## DATASET RECORDS
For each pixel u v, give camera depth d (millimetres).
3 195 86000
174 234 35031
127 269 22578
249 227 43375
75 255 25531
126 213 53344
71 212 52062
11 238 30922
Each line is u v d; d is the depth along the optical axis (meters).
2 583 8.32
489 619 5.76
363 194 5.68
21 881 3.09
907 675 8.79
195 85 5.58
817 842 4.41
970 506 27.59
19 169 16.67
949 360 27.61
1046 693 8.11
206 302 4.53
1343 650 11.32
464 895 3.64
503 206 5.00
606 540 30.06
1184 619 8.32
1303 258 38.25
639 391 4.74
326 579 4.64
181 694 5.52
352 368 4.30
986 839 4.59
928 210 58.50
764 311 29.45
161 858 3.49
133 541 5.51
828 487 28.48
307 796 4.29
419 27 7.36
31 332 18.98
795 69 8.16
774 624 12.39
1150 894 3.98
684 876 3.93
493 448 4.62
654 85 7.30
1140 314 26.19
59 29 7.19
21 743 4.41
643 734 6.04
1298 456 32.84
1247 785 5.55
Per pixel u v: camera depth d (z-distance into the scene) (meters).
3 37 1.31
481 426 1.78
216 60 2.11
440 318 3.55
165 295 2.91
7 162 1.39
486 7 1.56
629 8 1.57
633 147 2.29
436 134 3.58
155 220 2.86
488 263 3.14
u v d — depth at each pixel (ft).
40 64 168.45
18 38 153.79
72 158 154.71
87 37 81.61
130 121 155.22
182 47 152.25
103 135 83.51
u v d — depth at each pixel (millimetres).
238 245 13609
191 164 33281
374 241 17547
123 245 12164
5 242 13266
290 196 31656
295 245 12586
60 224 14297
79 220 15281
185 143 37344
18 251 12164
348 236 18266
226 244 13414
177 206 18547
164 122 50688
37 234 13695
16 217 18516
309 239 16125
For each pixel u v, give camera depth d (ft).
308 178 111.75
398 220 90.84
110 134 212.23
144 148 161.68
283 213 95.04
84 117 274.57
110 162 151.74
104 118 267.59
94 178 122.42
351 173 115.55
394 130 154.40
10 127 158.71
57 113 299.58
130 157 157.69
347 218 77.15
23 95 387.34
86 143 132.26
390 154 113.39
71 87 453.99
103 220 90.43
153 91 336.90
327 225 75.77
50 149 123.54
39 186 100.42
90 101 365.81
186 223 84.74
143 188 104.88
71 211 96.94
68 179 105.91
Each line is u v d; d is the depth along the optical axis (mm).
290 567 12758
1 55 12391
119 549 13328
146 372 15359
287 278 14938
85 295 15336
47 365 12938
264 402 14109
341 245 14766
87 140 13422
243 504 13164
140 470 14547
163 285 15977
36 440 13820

## INSTRUCTIONS FOR THE TASK
Reproduce every line in the records above that contains the word "optical".

## ANSWER TO THE EXERCISE
Each line is u v d; d is the depth along the optical axis (meters).
Each line is u v d; d is the depth along the optical axis (mm).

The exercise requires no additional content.